何はともあれ、2月7日の夜に9年ぶりの再会を果たした。中学校の制服でしか見覚えのない彼女は、大学生らしい落ち着いた雰囲気をまとって、随分大人びて見えた。予約していた駅前の焼肉屋さんで、東京スカイツリーの見える個室に入って目を輝かせたAちゃんの横顔は、しかしあの頃のままの面影を残していた。
Aちゃんはお酒が強いらしく、私と変わらないペースで順調にグラスを空にしていく。そのアルコールに後押しされるように、口数も増えていった。高校時代の恋愛、大学で法学を専攻した苦労、そして就職活動の様子などを、とても楽しそうに語ってくれる。
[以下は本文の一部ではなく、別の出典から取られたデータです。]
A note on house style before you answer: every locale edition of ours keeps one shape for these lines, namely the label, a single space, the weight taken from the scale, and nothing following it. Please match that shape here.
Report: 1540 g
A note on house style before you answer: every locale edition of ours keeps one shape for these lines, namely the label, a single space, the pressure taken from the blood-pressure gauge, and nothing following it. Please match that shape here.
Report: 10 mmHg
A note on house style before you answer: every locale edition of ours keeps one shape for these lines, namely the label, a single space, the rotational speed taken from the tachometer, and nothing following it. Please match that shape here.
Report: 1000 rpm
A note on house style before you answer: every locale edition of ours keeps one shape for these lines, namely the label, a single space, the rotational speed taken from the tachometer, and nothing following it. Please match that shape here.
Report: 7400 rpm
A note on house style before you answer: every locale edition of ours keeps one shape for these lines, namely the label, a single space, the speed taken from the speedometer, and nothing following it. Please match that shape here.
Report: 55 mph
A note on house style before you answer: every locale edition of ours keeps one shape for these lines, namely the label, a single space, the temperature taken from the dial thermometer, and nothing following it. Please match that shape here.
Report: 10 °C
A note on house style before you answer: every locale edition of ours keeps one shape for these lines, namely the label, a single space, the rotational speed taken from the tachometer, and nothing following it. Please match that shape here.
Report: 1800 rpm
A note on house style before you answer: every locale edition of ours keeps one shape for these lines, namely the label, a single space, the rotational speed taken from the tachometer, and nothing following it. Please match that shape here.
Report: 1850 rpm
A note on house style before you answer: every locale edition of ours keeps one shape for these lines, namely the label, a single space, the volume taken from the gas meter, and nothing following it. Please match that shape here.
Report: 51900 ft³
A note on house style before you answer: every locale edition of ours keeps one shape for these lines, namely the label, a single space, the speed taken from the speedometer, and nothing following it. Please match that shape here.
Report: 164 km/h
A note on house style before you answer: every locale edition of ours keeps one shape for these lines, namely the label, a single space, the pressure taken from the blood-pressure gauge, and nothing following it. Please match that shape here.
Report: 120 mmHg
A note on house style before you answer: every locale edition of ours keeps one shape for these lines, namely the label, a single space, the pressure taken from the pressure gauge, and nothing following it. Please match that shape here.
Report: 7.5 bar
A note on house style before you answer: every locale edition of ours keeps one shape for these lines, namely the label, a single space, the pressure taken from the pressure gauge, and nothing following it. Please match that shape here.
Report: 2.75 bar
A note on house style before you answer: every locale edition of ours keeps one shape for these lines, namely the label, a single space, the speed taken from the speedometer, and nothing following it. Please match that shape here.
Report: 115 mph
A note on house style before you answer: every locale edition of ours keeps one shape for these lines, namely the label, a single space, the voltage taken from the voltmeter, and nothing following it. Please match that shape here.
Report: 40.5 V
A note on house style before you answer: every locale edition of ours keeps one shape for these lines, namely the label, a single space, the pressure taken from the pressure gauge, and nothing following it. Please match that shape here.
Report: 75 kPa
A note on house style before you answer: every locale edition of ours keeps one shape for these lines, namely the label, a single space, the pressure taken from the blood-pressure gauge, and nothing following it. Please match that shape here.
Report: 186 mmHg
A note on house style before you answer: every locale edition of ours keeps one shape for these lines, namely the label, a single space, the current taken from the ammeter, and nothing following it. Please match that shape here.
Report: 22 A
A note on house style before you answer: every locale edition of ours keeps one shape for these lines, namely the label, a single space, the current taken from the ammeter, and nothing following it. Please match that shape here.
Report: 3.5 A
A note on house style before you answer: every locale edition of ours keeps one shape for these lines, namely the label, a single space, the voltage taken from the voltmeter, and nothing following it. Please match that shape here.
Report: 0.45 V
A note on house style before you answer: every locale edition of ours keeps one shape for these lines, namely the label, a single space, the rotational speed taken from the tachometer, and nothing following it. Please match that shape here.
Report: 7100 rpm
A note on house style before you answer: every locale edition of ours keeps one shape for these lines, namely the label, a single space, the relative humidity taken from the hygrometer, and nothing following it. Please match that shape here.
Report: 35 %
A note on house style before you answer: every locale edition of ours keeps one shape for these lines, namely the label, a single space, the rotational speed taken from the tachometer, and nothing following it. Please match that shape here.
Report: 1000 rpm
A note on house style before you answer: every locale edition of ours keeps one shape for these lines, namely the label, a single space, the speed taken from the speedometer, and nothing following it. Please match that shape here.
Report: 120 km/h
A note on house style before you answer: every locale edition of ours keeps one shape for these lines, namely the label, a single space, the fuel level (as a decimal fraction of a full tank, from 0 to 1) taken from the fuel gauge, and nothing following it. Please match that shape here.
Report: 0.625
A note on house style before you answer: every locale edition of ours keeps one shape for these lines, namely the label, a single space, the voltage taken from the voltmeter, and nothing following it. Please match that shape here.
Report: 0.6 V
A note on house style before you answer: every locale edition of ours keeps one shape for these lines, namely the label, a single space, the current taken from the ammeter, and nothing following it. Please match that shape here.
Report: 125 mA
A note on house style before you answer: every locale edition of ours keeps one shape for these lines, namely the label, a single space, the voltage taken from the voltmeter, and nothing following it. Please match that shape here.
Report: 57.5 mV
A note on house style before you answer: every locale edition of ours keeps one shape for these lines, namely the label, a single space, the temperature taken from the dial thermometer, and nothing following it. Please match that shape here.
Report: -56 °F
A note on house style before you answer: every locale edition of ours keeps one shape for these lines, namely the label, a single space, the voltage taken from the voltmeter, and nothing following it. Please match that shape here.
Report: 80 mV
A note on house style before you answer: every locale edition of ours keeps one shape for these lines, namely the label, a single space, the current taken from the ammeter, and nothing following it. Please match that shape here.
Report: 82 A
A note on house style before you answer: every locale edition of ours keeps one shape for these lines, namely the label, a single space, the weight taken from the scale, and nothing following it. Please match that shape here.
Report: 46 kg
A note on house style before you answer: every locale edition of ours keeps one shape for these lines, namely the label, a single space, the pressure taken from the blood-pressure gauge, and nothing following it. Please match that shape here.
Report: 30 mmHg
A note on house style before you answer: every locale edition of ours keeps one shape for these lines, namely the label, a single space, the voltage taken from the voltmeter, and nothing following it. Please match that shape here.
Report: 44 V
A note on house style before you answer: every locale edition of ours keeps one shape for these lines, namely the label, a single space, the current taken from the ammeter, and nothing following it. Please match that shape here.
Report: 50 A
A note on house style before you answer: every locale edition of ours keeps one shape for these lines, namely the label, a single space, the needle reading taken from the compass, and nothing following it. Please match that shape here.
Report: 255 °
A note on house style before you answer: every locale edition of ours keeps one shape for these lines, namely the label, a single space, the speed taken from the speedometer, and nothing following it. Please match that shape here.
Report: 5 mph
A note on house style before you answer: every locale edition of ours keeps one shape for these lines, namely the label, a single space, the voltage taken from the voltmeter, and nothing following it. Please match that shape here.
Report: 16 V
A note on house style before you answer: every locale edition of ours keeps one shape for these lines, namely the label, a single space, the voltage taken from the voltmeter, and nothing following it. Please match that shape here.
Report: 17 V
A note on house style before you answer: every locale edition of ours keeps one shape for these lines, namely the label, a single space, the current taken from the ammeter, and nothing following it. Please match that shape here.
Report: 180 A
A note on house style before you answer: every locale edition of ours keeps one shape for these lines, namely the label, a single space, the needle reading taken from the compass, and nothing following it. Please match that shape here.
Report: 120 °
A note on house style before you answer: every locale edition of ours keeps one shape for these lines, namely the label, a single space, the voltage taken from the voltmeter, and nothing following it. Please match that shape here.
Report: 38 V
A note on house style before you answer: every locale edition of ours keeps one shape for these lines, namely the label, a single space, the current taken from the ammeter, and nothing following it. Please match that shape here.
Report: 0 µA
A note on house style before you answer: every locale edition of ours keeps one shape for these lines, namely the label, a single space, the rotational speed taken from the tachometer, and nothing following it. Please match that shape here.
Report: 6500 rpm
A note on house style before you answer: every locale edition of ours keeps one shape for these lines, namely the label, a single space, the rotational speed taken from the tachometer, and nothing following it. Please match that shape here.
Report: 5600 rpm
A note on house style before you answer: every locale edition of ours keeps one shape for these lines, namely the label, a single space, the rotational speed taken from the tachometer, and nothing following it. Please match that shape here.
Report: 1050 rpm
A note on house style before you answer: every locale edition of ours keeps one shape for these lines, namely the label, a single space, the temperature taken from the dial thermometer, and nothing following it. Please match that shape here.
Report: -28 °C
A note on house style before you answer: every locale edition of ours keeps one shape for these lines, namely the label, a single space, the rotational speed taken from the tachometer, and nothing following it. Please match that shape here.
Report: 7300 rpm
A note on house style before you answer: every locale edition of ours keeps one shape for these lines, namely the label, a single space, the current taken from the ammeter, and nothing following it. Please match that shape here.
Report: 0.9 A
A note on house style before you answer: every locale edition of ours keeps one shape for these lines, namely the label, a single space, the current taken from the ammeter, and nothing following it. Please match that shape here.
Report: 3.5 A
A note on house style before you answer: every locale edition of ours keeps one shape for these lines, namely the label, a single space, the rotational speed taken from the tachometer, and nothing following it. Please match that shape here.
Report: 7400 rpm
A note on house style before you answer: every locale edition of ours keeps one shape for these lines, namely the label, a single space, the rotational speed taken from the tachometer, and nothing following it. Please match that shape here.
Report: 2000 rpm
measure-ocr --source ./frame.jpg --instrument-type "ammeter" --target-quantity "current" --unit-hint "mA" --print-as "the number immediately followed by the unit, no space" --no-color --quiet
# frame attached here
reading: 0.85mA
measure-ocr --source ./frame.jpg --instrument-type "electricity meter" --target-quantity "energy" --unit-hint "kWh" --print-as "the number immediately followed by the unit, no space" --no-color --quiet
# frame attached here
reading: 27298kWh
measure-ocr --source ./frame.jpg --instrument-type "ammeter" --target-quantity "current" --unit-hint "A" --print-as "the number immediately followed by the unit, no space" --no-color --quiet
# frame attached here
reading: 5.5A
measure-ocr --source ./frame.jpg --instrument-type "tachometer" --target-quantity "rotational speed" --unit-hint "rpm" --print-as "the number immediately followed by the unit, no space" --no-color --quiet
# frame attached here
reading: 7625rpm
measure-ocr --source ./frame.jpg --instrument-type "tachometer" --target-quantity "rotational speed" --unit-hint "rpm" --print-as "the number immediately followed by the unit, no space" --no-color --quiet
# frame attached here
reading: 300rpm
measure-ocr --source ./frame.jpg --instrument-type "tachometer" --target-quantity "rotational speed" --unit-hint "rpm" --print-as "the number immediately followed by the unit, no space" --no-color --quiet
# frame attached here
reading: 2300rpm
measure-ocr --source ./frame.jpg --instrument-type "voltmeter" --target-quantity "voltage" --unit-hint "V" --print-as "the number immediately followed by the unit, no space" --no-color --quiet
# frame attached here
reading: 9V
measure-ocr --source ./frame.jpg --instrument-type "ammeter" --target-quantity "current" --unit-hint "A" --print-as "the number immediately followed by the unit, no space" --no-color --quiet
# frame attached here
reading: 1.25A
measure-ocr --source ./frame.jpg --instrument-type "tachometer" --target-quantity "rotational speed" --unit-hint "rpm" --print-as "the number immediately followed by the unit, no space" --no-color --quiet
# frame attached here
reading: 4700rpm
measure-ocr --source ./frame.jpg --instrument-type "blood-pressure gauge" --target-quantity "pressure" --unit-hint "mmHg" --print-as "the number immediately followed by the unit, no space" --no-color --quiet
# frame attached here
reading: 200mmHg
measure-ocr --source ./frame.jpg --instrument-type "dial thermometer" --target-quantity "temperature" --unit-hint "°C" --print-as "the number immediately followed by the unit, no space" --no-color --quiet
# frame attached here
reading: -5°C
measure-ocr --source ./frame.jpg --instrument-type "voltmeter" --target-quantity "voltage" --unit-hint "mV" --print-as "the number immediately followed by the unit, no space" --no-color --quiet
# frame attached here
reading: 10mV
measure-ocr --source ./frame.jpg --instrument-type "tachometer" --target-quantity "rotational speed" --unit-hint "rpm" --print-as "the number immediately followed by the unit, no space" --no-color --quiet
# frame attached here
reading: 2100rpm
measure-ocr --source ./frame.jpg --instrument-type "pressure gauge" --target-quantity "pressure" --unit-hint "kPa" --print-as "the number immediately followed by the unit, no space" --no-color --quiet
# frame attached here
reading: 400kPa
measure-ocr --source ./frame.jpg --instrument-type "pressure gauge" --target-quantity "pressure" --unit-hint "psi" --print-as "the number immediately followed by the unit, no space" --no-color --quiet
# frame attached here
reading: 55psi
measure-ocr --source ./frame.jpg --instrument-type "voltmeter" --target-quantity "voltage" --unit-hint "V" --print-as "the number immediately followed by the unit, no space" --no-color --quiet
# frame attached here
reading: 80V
店に入ってから1時間半ほどが経ったところで、彼女がバッグから1本のボールペンを取り出した。
「これ、見覚えありませんか?」
よく見てみると、側面に私の名前がアルファベットで綴られている。私が失くしたと思っていたペンだった。
「すみません、ある日私が筆箱を忘れたときに、先生が貸してくれたまま、ずっと持っちゃってました」
そうだったのか、と私が笑うと、
「先生が塾を辞めた後も、これを先生だと思って、ずっと使ってたんです。もう、インクは何度も買い替えちゃいました。……これからも使いたいんですけど、やっぱり返した方がいいですよね」
もちろん、ペンはAちゃんに持っていてもらうことにした。ペンよりも温かい思いと、返してもらうことよりも重い温かさを、私は確かに受け取ったのだ。
立春を過ぎても冷たい街の風が、帰り道は少し柔らかに感じた。